My goal is to develop a classifier that uses these attributes to correctly categorise the products (i.e. into categories such as trousers, t-shirts, dresses etc.).
I have both a training and a test data set which are a subset of the entire data set selected uniformly at random which have been manually categorised.
I spoke to an ex-university colleague of mine who specialises in machine learning and he suggested using a decision tree. However, the decision tree libraries in Python appear to be very numerically focused (rather than focused on classifying data based on textual attributes).
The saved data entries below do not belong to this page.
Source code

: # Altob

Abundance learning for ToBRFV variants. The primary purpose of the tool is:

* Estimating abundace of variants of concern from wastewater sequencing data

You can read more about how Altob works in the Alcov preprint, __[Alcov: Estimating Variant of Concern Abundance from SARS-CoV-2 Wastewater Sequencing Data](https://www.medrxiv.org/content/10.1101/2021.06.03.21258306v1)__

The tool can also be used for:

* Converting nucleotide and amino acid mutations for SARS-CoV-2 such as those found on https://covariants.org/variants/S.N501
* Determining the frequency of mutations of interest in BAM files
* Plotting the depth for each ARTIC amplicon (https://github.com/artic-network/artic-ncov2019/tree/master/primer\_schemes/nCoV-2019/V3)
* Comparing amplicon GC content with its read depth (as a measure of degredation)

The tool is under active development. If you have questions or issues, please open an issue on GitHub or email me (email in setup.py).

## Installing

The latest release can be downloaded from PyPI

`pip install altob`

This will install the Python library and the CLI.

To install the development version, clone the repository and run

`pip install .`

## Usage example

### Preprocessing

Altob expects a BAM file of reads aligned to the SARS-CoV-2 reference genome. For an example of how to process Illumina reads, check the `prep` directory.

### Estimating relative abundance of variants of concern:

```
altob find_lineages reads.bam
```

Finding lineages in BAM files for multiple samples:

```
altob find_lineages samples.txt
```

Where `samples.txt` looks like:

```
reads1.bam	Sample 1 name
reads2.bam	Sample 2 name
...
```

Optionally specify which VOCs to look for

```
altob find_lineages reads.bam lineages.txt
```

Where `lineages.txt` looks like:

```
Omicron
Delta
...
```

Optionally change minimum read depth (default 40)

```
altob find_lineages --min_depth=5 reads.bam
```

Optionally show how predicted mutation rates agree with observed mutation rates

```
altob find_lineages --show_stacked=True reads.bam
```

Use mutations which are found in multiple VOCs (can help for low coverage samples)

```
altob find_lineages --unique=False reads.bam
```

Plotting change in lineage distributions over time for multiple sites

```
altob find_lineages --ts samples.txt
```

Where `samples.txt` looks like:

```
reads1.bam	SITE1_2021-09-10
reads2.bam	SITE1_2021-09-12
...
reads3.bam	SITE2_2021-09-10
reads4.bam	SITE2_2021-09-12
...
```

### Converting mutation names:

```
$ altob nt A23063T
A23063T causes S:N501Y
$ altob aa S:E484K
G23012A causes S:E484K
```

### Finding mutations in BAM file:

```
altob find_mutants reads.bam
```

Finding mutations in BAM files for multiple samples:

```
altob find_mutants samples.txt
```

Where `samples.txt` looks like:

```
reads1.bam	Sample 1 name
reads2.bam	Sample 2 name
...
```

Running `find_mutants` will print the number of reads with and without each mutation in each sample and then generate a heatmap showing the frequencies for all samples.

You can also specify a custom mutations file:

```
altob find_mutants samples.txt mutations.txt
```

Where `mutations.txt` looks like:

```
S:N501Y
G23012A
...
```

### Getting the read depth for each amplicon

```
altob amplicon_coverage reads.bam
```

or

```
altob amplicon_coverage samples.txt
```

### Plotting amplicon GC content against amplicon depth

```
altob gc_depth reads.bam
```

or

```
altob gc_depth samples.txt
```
I am aware of libraries like Scikit Learn but from my brief analysis it appears that they generally involve simpler logic for the rules than I require.
Any suggestions on approach, library, code structure etc would be greatly appreciated. However, the main focus of this question is which Python machine learning library (if any) would be most appropriate for this task.
The product attributes include the following:
- name (
str
) - description (
str
) - available_sizes (
[str, str...]
) - available_colours ([str, str...])
- price (
float
) - url (
str
) - category_name (
str
) - images (
[str, str...]
- urls)
An example of a product:
{ 'category': u"Men's Accessories",
'colours': [u'White'],
'description': u'Keep your formal style looking classic with this white short sleeve Oxford shirt with roll up sleeve detailing.',
'ean': u'',
'gender': u'M',
'images': [ u'http://media.topman.com/wcsstore/TopMan/images/catalog/83D21DWHT_large.jpg',
u'http://media.topman.com/wcsstore/TopMan/images/catalog/83D21DWHT_2_large.jpg',
u'http://media.topman.com/wcsstore/TopMan/images/catalog/83D21DWHT_3_large.jpg',
u'http://media.topman.com/wcsstore/TopMan/images/catalog/83D21DWHT_4_large.jpg'],
'last_scraped': datetime.datetime(2014, 11, 1, 7, 13, 28, 943000),
'merchant_id': 2479L,
'merchant_uri': u'http://www.topman.com/en/tmuk/product/white-oxford-short-sleeve-shirt-157702?geoip=noredirect',
'name': u'White Oxford Short Sleeve Shirt',
'price': 26.0,
'sizes': [u'XXS', u'XS', u'S', u'M', u'L', u'XL', u'XXL']}